Ovídio, nas Metamorfoses, ao descrever a Idade de Ouro, emprega em duas passagens, duas palavras diferentes, mas sinônimas, para designar SEGURO, no sentido de 'livre de perigo'. Vejamos:
"... Nec supplex turba timebat judicis ora sui, sed erant sine vindice tuti"
"Sine militis usu mollia securae peragebant otia gentes".
Tuti e securae têm a acepção de seguros, de livres de perigo, porém cada qual com um matiz diferenciado, específico. Tutus, que é o nominativo singular, significa seguro ou algo, alguém que está seguro no sentido de que nada tem a temer, de que não existe objetivamente nenhum perigo que lhe possa sobrevir, não temendo, portanto, a nenhuma situação hostil, a nenhum mal iminente.
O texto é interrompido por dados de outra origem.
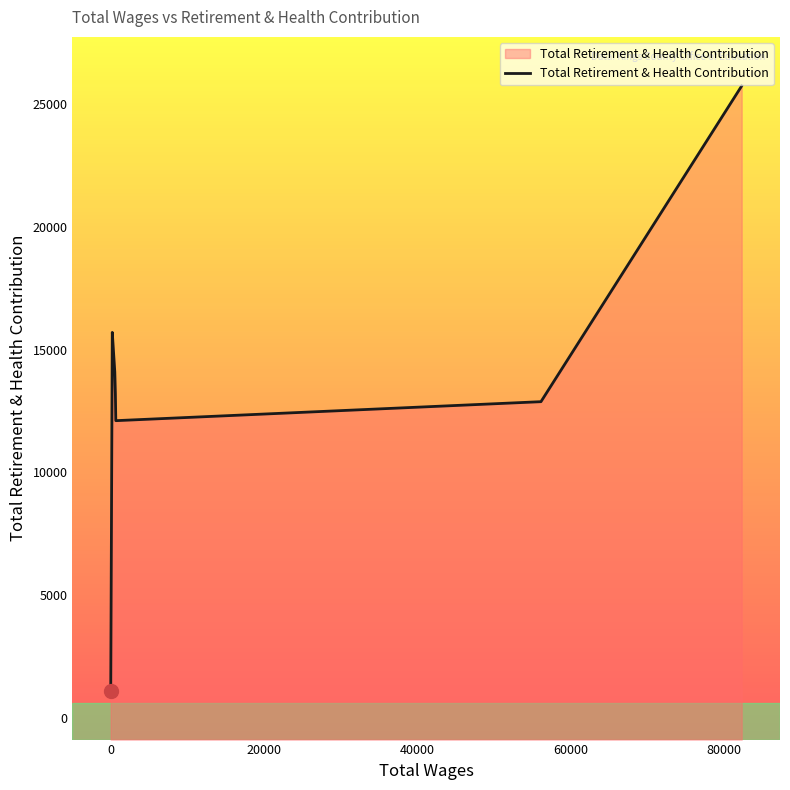

True or false: there are more than 2 points higher than both neighbors.

False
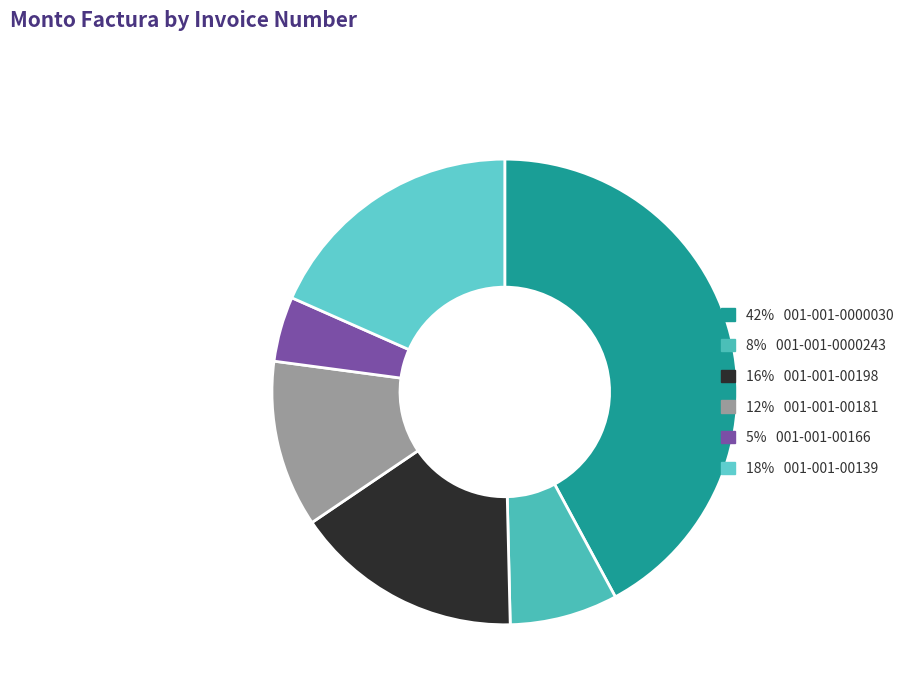

How many segments does this pie chart have?

6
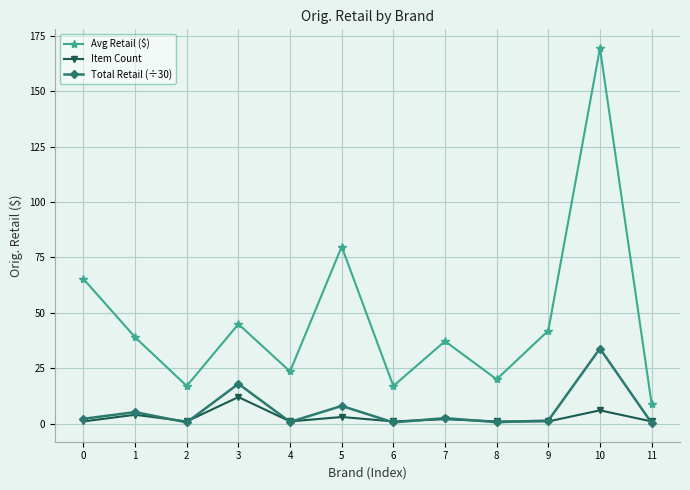

Does the chart have visible grid lines?

Yes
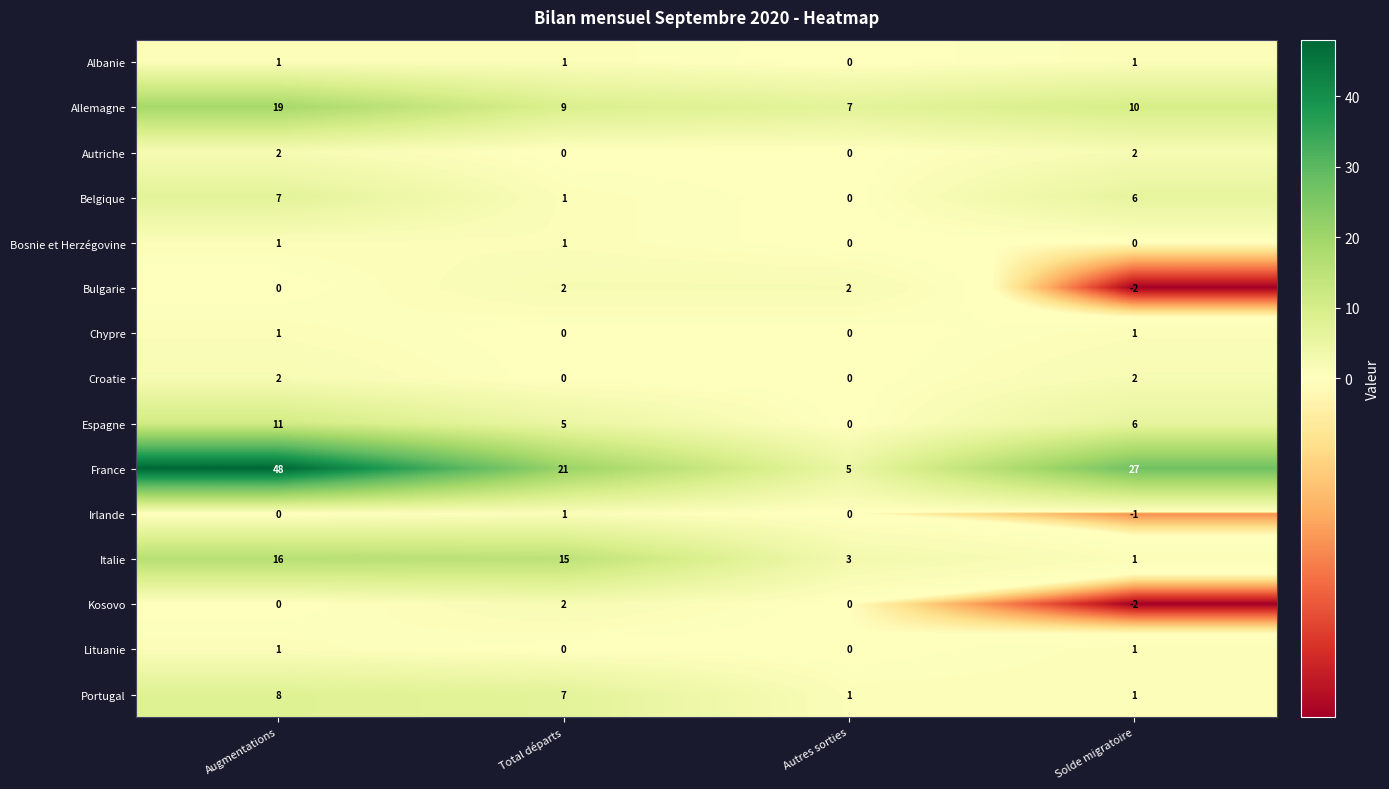

Which label corresponds to the largest value in the chart?

Augmentations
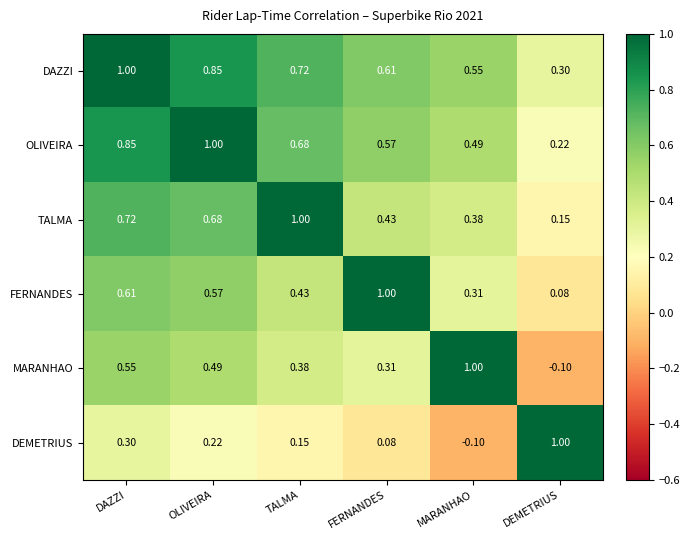

At which label does OLIVEIRA reach its minimum?

DEMETRIUS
Já securus é a pessoa segura que nada teme por se julgar livre de perigo, mas tal isenção de perigo é subjetiva, só existe na cabeça dela, ou seja, é uma seguridade aparente e não real, objetiva, como a do tutus. Ao contrário deste que não corre perigo, o securus pode correr, mas não o sabe, mas ignora, por julgar que sempre está livre de qualquer situação desastrada.
Para exemplificar: um homem sem inimigos está tutus, está objetiva e realmente isento de tal perigo. Agora, aquele homem que tem inimigos, mas que julga estar protegido de seus ataques por morar longe ou ter seguranças, está securus, mas jamais tutus.
As duas passagens latinas acima, então, pelo que vimos, devem, assim, ser entendidas:
"...Nem a turba suplicante temia o semblante de seu juíz, mas estavam seguros sem protetor", ou seja, objetivamente estavam livres de perigo.
"Sem emprego de soldado, os povos seguros gozavam doces ócios", ou seja, tais povos nada temiam por julgarem-se subjetivamente livres de perigo.
Tutus vem do verbo latino tueri = ver, olhar, e depois, observar. Então, o tutus é aquele que está objetivamente isento de perigo por ser visto, ser protegido, por alguém. Passou para a língua portuguesa, como em tutor = aquele que legalmente é obrigado a tutelar alguém. Já securus é palavra composta de se = sem + cura = cuidado, inquietação: é o que está livre de cuidados ou inquietações. Esta mesma palavra passou para o português, seguro, sofrendo apenas a sonorização do c, fonema surdo, pelo g, fonema homorgânico sonoro.